Breda O’Donoghue, chair of the Traveller Visibility Group, said this particular extended family has children in local schools, good relationships with the settled community, and has lived on the site for 15 years.
However, she said the city council will not install electricity due to the site’s ‘unofficial’ status.
It was just one of many similar stories told to a Traveller housing conference at UCC yesterday, organised by Cork and Kerry Traveller Project’s Regional Accommodation Network.
Conference chair Bridget Quilligan, the project co-ordinator of Kerry Travellers, said some families are living in cars or in unsafe accommodation, and regularly present to services as suicidal as a direct consequence of their living conditions.
Ms Quilligan said the Carrickmines tragedy where 10 Travellers, including five children, died in a fire last October, had “marked us all. it could have been any one of us”, she said.

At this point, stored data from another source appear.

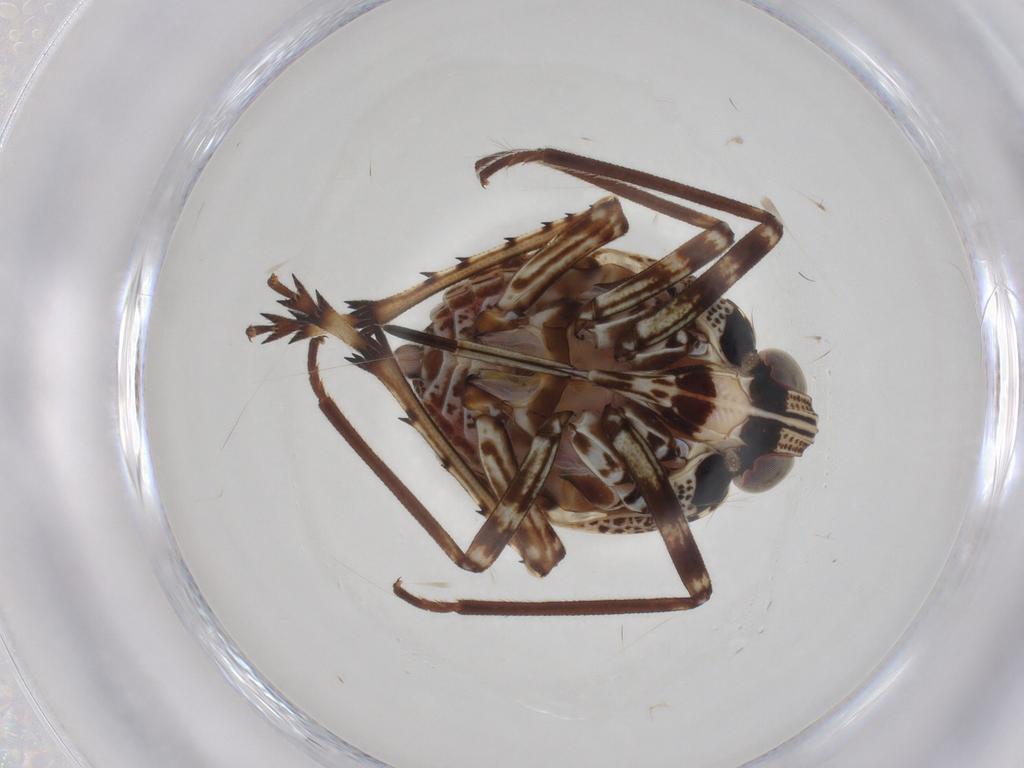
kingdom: Animalia
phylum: Arthropoda
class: Insecta
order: Hemiptera
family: Dictyopharidae
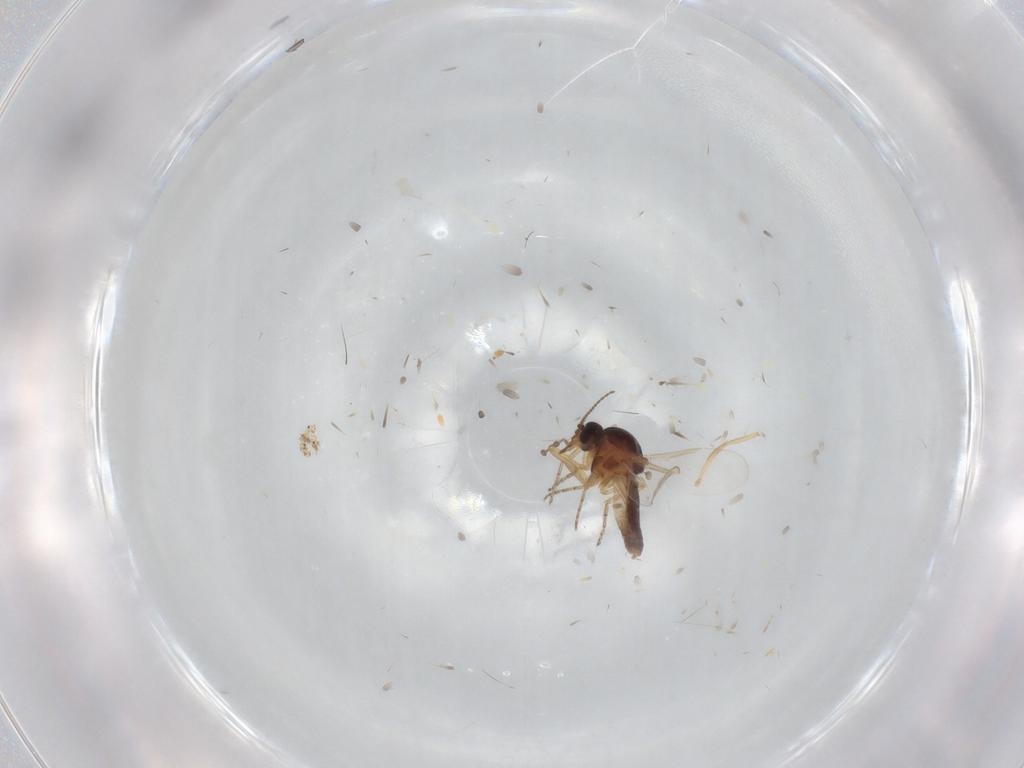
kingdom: Animalia
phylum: Arthropoda
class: Insecta
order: Diptera
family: Ceratopogonidae
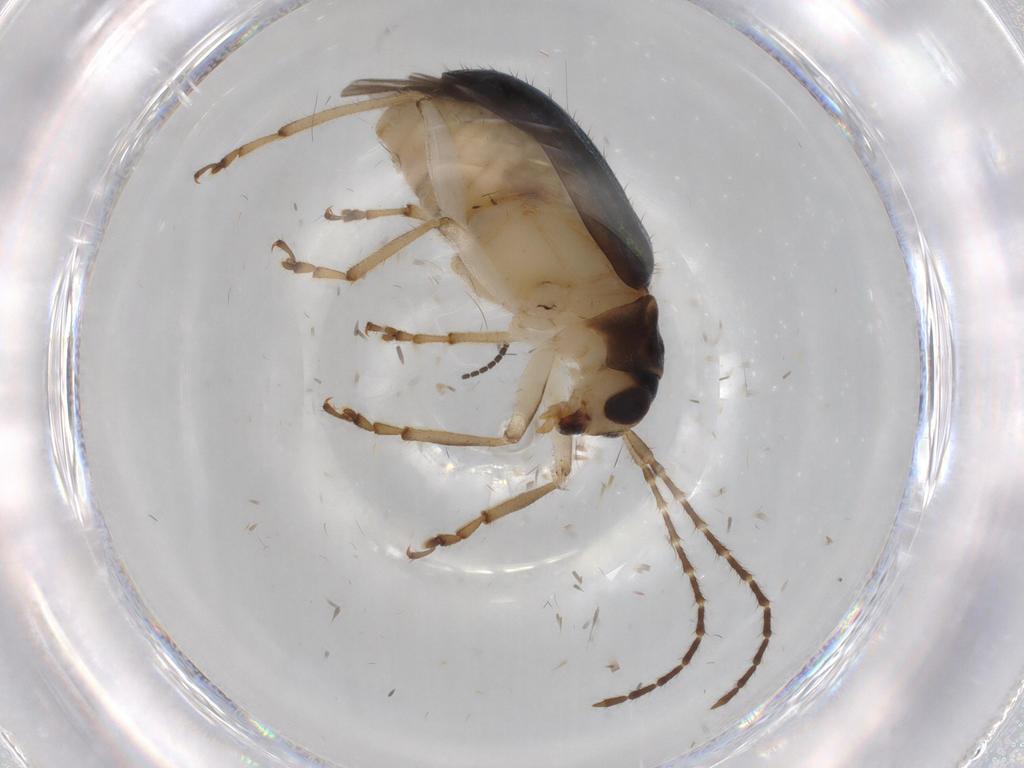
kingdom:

The aftermath of the horrific fire has led to Travellers mobilising around the housing issue. Yesterday, the conference launched a manifesto to fight for adequate accommodation.
“Projects all across the country have decided our approach has to change,” Ms Quilligan said.
“We cannot continue working with local authorities the way we were before because, despite our best efforts, we are not getting results.
“We have been shouting for 25 years but all these committees and structures are not working. We are meeting people in complete chaos and stress. When you have no safety and security, everything else is affected.”